Functional analysis is the study of infinite-dimensional vector spaces equipped with extra structure. Such spaces arise naturally as spaces of functions. As well as being a beautiful subject in its own right, functional analysis has numerous applications in other areas of both pure and applied mathematics, including Fourier analysis, study of the solutions of certain differential equations, stochastic processes, and in quantum physics. In this unit we focus mainly on the study of Hilbert spaces- complete vector spaces equipped with an inner product- and linear maps between Hilbert spaces. Applications of the theory considered include Fourier series, differential equations, index theory, and the basics of wavelet analysis.

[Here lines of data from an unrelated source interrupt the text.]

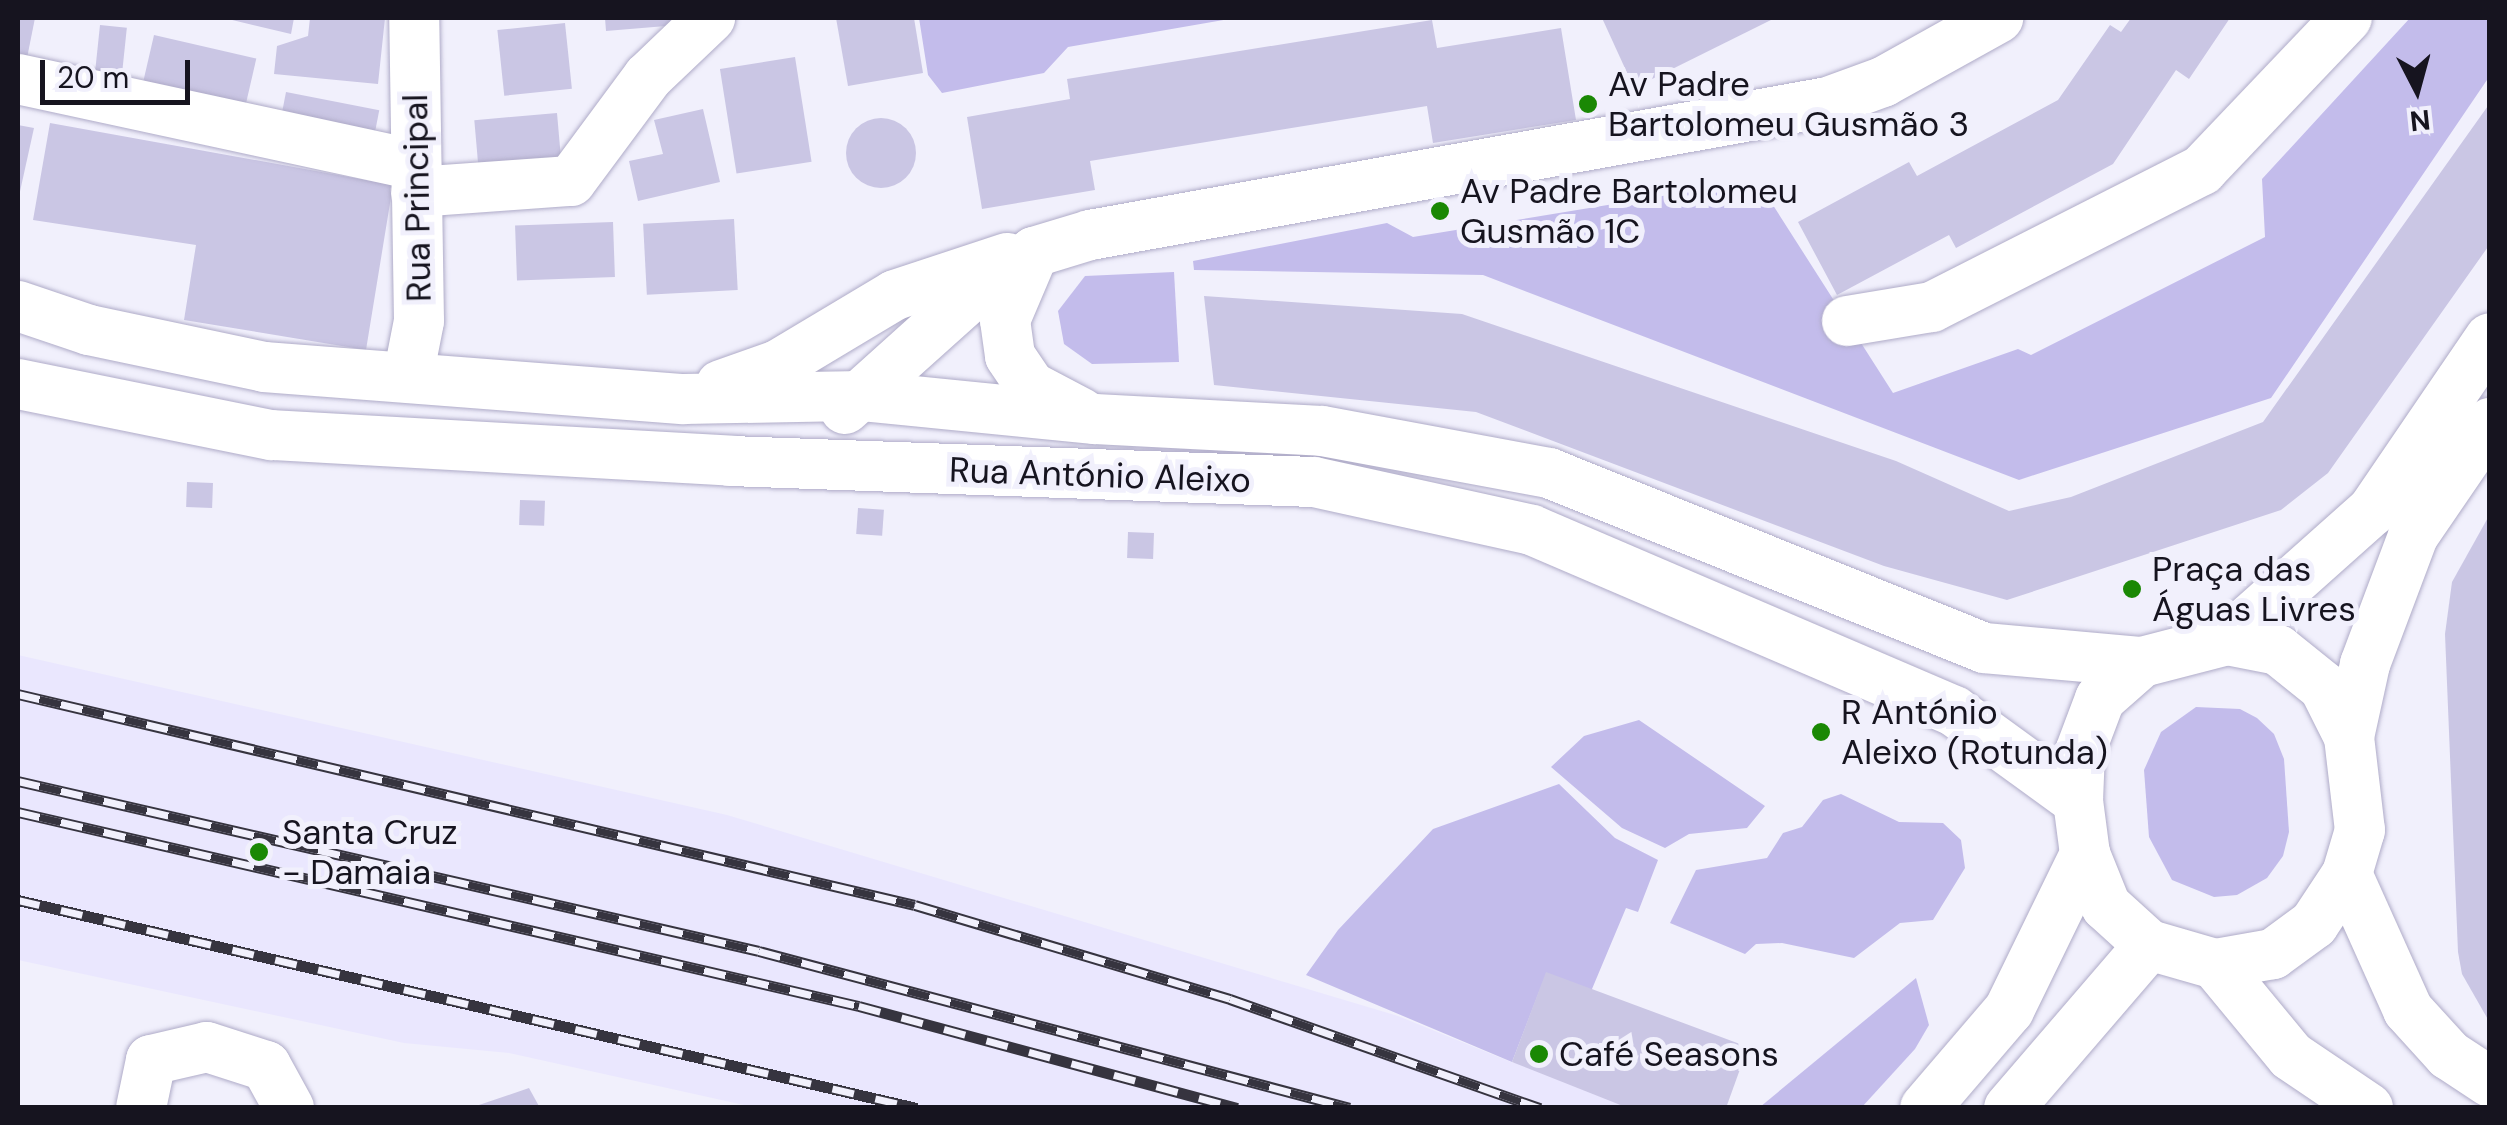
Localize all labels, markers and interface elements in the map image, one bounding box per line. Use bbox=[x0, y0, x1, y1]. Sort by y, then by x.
scale bar bbox=[45, 40, 195, 102]
north arrow bbox=[2367, 40, 2467, 140]
text: 20 m bbox=[57, 58, 129, 97]
place label: Av Padre Bartolomeu Gusmão 3 bbox=[1608, 63, 1969, 145]
marker: Av Padre Bartolomeu Gusmão 3 bbox=[1577, 93, 1599, 115]
street label: Rua Principal bbox=[394, 94, 440, 302]
text: N bbox=[2408, 101, 2432, 140]
place label: Av Padre Bartolomeu Gusmão 1C bbox=[1460, 170, 1798, 252]
marker: Av Padre Bartolomeu Gusmão 1C bbox=[1429, 200, 1451, 222]
street label: Rua António Aleixo bbox=[948, 449, 1252, 501]
place label: Praça das Águas Livres bbox=[2152, 548, 2356, 630]
marker: Praça das Águas Livres bbox=[2121, 578, 2143, 600]
place label: R António Aleixo (Rotunda) bbox=[1841, 691, 2108, 773]
marker: R António Aleixo (Rotunda) bbox=[1810, 721, 1832, 743]
place label: Santa Cruz - Damaia bbox=[282, 811, 458, 893]
marker: Santa Cruz - Damaia bbox=[246, 839, 272, 865]
place label: Café Seasons bbox=[1559, 1033, 1779, 1075]
marker: Café Seasons bbox=[1528, 1043, 1550, 1065]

Prerequisites: MAS220 (Algebra); MAS331 (Metric Spaces); MAS332 (Complex Analysis)
No other modules have this module as a prerequisite.

## Outline syllabus

• Normed and Banach Spaces
• Linear Maps and Continuity
• Spaces of Continuous Functions
• Hilbert Spaces
• Orthonormal Sets
• Spectral Theory
• Fredholm Operators
• Wavelets

## Aims

• To introduce students to the ideas and some of the fundamental theorems of functional analysis.
• To show students the use of abstract algebraic/topological structures in studying spaces of functions.
• To allow students to taste the subject with a view to further work as a postgraduate.
• To give students a working knowledge of the basic properties of Banach spaces, Hilbert spaces and bounded linear operators.
• To show students the idea of duals and adjoints.
• To show students the value of looking at the spectrum of a bounded linear operator.
• To demonstrate significant applications of the theory of functional analysis.

## Learning outcomes

On successful completion of this course, students will be able to:
• Appreciate how functional analysis uses and unifies ideas from vector spaces, the theory of metrics, and complex analysis.
• Understand and apply fundamental theorems from the theory of normed and Banach spaces, including the Hahn-Banach theorem, the open mapping theorem, the closed graph theorem, and the Stone-Weierstrass theorem.
• Appreciate the role of Zorn's lemma.
• Understand and apply ideas from the theory of Hilbert spaces to other areas, including Fourier series, the theory of Fredholm operators, and wavelet analysis.
• Understand the fundamentals of spectral theory, and appreciate some of its power.

## Teaching methods

Independent reading, discussion classes, problem solving

40 lectures, no tutorials

## Assessment

One formal 2.5 hour written examination.

## Full syllabus

• Normed Spaces
Norms. Banach spaces and Completeness. Examples, including the spaces Lp [0,1].
• Linear Maps and Continuity
Bounded linear maps. Normed spaces of linear maps. The open mapping and closed graph theorems.
• Spaces of Continuous Functions
Dual Spaces. Zorn's Lemma. The Hahn-Banach theorem. The space of continuous functions on a compact metric space and the Stone-Weierstrass theorem.
• Hilbert Spaces
Inner product spaces. Associated norms, and the Cauchy-Schwarz inequality. Orthogonal complements and direct sums. Representation of functionals on Hilbert spaces, and adjoints of operators.
• Orthonormal Sets
Orthonormal sets and sequences, and related results. Application to Fourier series and Legendre polynomials.
• Spectral Theory
The spectrum of an operator. Complex analysis on Banach spaces. Non-emptiness and compactness of the spectrum. Self-adjoint and unitary operators. The spectral radius formula, and the spectral mapping theorem for polynomials.
• Compact Operators
Definition and basic properties of compact operators. The spectral theorem for compact self-adjoint operators. Application to differential equations.
• The Fredholm Index
Definition of a Fredholm operator and its index. Atkinson's theorem. Invariance properties of the index. Hardy spaces and Toeplitz operators. The Toeplitz index theorem.
• Fourier and Wavelets Analysis
The Fourier transform as and its properties. View of the Fourier transform as a unitary operator. Concept of a wavelet. The wavelet series. The integral wavelet transform. Inversion formula.